Выставка была открыта с 5 по 29 января 1884 года. Она включала 116 картин, 31 пастель, 7 акварелей и десятка четыре офортов, литографий и рисунков и имела большой успех. Ее посетило 15 тысяч человек. Золя написал предисловие к каталогу.
Через несколько дней после ее закрытия в Отеле Друо 4 и 5 февраля происходит распродажа произведений художника из мастерской (93 картины, 30 пастелей, 14 акварелей, 23 рисунка, 9 офортов или литографий). Сумма, полученная от распродажи, в целом достигает 116 637 франков, что вызывает разнообразную реакцию. «Эта распродажа, – писал Альбер Вольф, – была одним из самых очаровательных безумств нашего времени». По словам Ренуара, ее результаты «превзошли все ожидания». Но, как свидетельствует Берта Моризо, семья рассчитывала «по меньшей мере на 200 тысяч франков», и, как замечает Табаран, «одна небольшая вещица Мейссонье значительно превзошла бы по цене эту цифру». Многие работы были куплены Сюзанной, Леоном Коэлла или Эженом Мане.
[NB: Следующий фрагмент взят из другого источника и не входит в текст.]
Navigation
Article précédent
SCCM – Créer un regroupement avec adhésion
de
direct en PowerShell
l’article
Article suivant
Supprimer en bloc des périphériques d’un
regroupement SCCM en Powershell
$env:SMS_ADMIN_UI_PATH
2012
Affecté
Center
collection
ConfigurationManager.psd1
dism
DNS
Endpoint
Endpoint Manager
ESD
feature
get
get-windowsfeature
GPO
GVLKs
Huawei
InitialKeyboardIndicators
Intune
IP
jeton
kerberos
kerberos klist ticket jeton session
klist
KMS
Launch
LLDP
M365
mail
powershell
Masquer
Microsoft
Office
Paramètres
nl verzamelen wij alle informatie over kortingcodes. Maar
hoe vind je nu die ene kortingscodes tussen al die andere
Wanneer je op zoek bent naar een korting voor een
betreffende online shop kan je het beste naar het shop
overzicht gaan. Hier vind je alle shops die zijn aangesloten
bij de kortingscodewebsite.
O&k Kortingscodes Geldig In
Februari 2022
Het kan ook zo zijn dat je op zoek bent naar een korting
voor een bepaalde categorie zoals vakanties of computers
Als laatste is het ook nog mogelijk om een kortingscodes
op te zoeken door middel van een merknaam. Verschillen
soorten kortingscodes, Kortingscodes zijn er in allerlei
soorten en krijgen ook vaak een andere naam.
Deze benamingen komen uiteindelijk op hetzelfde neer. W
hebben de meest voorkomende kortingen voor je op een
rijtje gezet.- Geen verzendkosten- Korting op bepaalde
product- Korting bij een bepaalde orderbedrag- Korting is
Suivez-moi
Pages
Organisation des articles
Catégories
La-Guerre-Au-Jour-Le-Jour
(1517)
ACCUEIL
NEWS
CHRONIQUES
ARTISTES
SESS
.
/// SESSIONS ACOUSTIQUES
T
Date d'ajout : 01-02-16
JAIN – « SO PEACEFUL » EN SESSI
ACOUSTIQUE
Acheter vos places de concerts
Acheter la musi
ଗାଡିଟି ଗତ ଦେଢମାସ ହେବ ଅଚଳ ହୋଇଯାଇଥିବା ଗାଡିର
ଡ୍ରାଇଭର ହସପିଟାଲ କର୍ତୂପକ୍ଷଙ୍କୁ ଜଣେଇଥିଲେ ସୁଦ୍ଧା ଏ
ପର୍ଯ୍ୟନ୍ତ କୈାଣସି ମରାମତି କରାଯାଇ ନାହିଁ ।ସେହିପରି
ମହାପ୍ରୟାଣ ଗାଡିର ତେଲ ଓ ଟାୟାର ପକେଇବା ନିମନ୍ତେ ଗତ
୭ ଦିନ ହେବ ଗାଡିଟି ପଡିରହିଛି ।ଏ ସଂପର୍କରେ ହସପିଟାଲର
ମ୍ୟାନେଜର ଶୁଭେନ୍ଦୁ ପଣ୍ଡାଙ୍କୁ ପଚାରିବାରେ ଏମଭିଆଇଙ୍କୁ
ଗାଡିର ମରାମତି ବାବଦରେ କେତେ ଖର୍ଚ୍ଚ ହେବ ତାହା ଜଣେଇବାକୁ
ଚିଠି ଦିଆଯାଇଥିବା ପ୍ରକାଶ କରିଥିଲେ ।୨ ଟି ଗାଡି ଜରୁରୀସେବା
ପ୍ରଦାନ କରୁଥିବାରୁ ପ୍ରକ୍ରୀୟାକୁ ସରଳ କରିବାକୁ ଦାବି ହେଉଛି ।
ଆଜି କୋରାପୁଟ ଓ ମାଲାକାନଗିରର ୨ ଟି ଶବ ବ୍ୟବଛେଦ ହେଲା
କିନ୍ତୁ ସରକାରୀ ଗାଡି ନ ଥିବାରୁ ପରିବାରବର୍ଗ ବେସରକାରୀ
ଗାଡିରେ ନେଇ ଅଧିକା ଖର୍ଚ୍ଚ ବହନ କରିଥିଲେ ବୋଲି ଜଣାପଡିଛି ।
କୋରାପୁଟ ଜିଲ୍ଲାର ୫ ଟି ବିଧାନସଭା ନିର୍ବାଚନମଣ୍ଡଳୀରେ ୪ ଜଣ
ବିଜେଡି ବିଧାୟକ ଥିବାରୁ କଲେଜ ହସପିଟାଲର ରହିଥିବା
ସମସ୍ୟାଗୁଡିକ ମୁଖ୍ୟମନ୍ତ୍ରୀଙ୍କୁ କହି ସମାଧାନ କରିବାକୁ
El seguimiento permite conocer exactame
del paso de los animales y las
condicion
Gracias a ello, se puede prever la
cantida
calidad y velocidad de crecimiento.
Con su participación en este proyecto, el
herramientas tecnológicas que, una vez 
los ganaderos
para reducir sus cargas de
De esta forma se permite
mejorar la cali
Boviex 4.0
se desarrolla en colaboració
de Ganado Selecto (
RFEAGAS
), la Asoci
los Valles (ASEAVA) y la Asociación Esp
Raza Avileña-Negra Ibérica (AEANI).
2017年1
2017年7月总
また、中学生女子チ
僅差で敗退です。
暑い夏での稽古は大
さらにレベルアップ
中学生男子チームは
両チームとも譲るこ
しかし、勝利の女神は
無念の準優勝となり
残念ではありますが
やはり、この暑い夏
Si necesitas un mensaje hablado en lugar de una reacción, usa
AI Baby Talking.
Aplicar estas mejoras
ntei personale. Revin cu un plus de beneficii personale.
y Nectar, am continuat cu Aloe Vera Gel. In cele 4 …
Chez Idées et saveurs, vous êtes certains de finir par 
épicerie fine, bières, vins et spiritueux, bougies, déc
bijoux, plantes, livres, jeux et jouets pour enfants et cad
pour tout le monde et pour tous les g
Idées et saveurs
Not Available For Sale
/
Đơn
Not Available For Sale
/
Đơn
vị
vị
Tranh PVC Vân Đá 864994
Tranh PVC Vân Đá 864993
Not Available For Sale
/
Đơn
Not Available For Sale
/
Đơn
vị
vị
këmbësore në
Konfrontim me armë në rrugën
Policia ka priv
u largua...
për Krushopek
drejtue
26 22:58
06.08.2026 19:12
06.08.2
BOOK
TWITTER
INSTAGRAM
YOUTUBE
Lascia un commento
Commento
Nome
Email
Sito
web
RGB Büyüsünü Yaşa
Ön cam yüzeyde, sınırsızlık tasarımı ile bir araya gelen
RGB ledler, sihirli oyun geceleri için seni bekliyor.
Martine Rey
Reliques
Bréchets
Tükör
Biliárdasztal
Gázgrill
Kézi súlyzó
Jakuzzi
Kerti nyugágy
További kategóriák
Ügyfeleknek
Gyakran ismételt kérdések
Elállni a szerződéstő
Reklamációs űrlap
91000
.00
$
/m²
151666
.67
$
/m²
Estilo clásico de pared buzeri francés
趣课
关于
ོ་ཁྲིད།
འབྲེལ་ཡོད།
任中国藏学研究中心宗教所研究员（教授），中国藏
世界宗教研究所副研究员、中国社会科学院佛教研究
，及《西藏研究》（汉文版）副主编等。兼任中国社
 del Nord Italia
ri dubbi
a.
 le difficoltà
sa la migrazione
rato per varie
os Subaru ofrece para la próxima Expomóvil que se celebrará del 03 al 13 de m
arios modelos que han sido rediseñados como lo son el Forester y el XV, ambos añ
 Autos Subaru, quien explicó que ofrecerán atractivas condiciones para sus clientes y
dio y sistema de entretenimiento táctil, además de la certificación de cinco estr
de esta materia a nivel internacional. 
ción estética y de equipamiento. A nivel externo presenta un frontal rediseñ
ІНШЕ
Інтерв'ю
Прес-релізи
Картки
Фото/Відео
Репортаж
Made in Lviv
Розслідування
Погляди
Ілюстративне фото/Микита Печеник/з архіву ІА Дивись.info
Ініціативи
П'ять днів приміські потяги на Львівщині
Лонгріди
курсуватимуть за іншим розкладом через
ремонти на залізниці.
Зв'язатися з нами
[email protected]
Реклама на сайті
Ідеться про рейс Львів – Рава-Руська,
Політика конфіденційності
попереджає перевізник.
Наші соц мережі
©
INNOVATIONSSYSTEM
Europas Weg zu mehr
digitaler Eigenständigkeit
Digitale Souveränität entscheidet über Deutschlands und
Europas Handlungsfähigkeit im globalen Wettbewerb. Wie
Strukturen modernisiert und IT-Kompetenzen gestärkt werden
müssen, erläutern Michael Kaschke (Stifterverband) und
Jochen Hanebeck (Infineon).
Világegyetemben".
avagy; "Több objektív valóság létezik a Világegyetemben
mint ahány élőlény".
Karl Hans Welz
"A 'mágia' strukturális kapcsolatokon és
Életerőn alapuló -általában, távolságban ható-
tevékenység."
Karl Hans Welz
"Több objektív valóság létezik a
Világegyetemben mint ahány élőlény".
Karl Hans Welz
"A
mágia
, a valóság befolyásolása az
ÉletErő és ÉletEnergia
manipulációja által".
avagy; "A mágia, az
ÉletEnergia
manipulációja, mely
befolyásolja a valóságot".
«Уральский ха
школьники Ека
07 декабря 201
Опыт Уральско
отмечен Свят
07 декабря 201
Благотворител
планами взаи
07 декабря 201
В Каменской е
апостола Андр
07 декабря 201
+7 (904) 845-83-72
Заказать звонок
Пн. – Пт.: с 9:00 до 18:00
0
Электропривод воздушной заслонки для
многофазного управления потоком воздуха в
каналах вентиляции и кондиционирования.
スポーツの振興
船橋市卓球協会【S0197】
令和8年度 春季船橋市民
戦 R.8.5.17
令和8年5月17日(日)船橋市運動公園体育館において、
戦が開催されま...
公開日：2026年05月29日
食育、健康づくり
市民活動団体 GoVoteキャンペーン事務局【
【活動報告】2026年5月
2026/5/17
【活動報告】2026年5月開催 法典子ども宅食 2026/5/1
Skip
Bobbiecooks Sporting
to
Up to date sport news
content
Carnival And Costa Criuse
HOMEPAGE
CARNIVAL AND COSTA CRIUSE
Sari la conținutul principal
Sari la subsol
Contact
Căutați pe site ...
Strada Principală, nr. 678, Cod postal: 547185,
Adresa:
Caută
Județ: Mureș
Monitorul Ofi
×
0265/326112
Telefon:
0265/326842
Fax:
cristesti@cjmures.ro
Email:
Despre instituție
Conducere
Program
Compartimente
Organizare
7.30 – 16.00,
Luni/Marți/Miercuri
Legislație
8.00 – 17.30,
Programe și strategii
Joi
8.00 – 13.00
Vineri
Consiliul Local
К числу людей, повышавших на аукционе цены, относились Дюран-Рюэль, Теодор Дюре, баритон Фор, Кайботт, равно как и Эммануэль Шабрие – его жена только что получила наследство, и, вместо того чтобы покупать бриллианты, как он думал вначале, композитор предпочел создать коллекцию живописи.
Новая дань уважения ожидала живописца в 1889 году на организованной в связи со Всемирной выставкой экспозиции «Сто лет французского искусства». Антонену Прусту была поручена подготовка этого юбилея; ему удалось показать здесь четырнадцать произведений Мане, однако ему пришлось выдержать ядовитые атаки академиков, возопивших о «проституировании искусства».
Чем выше растет слава Мане, тем меньше академики и официальные лица склонны ее признавать. Они и вовсе теряют всякую сдержанность, когда в том же 1889 году узнают, что Клод Моне намеревается открыть общественную подписку и на собранные деньги приобрести у мадам Мане «Олимпию», а затем предложить ее государству, чтобы картина когда-нибудь попала в Лувр. «Мне рассказали, – писала Берта Моризо Клоду Моне, – что некто, чье имя мне неизвестно, отправился к Кампфену (директору департамента изящных искусств), дабы прощупать его настроение, что Кампфен пришел в ярость, словно „взбесившийся баран“, и заверил, что, пока он занимает эту должность, Мане в Лувре не бывать; тут его собеседник поднялся со словами: „Что же, тогда придется прежде заняться вашим уходом, а после мы откроем дорогу Мане“».